First Read: “If you wanted another example of how Donald Trump — who helped lead the “birther” movement against President Obama during his first term in office — has negatively impacted the Republican presidential race, look no further than the last 72 hours… This is what happens when a party welcomes with open arms someone who continues to espouse ‘birther’ views — and when that someone leads the party’s presidential nominating race. Would we be discussing President Obama’s religion (again) and whether a person of Muslim faith can/should be president without Trump? Doubtful.”
“Pope Francis will arrive at a military base outside the capital on Tuesday afternoon to open his first visit to the United States, and President Obama will be there to welcome him. It is a gesture the president has extended to virtually no other foreign visitor,” the New York Times reports.
“And little wonder. For Mr. Obama, there may be no more potent ally in the world in his quest to bend the arc of history, to use a favorite phrase, than a pope who helped him restore diplomatic relations with Cuba and who has spoken out on issues like economic inequality, immigration, climate change and criminal justice reform.”
Halfway into the above video, Real Time’s Bill Maher made a mockery of Republicans and their predictions of doom and gloom during his New Rules segment this Friday. After slamming Meet the Press for having the likes of Dick Cheney on, Maher ran through a list of their “greatest” hits and claims that the world was going to come to an end if the Kenyan usurper remained in office.
Ed Kilgore thinks this will be a very perilous week for Republicans.
There’s really only one way to say it: the week of September 21, 2015 could be unpleasant for a Republican Party struggling to find its way in the runup to a big, high-stakes election. […]
Over the weekend Trump batted away criticism over his silence in the face of a supporter who loudly insisted in the candidate’s presence that the president is a Muslim born outside the United States (an assertion an alarming percentage of Republicans believe against all evidence).

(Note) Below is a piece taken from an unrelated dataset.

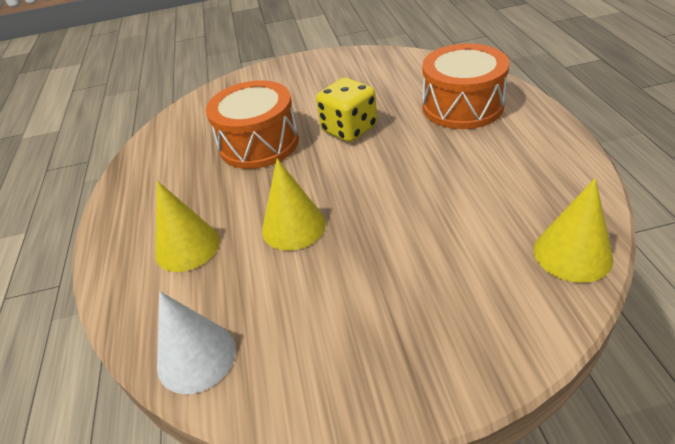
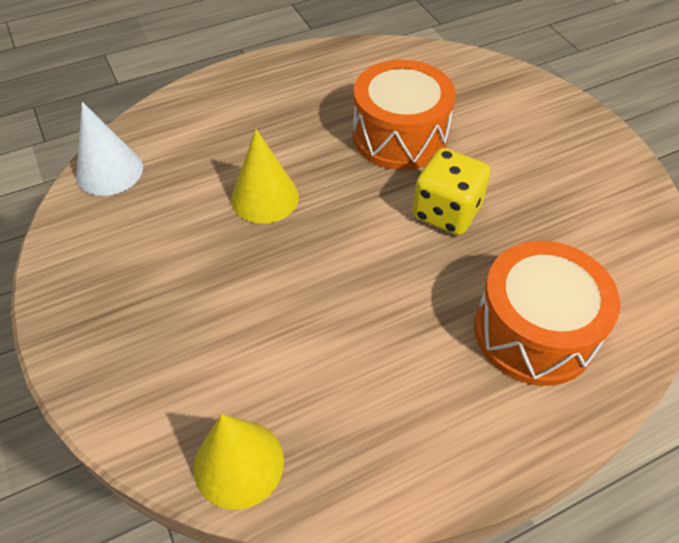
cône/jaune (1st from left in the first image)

Trump says it’s not his job to defend the hated Obama. Carson is in the spotlight for insisting against the rather explicit language of the U.S. Constitution that there should in fact be a “religious test” for the presidency, barring Muslims. Meanwhile, Fiorina is being besieged by the facts she ignored in her debate presentation—especially with respect to the Planned Parenthood videos she discussed to the delight of Christian Right voters—and by the long-overdue MSM scrutiny of her arguably catastrophic record as CEO of HP, her primary credential for high office (see Jeffrey Sonnenberg’s refutation of her debate remarks about him and her HP tenure).But even as the three zero-experience front-runners lose friends and alienate people, it’s not like the rest of the field is moving on up. One early favorite, Scott Walker, is by all accounts in desperate condition, and having decided to drop everything else to go try to shore up his horrendous standing in Iowa, made a poor impression on his first post-CNN-debate public appearance there.
Off the campaign trail, congressional Republicans are snarled in separate yet equally dangerous internal disputes over the extent to which they will court a government shutdown to express unhappiness with the Iran Nuclear Deal—which they strangely consider a big political winner for themselves—and to cut off federal funding for Planned Parenthood. Budget wizard Stan Collender has now raised his estimate of the odds of a government shutdown to 75%. It’s a particularly bad sign that Republicans are already resorting to the tired and notably ineffective tactic ofarguing that it’s Obama who would be shutting down the government by rejecting GOP demands.
If that’s not enough for you, keep in mind the Pope is coming to town this week, and whatever comfort conservatives take from his inevitable condemnation of legalized abortion, he is certain to bring a message on climate change and corporate greed that will make conservative Catholics go a little crazy.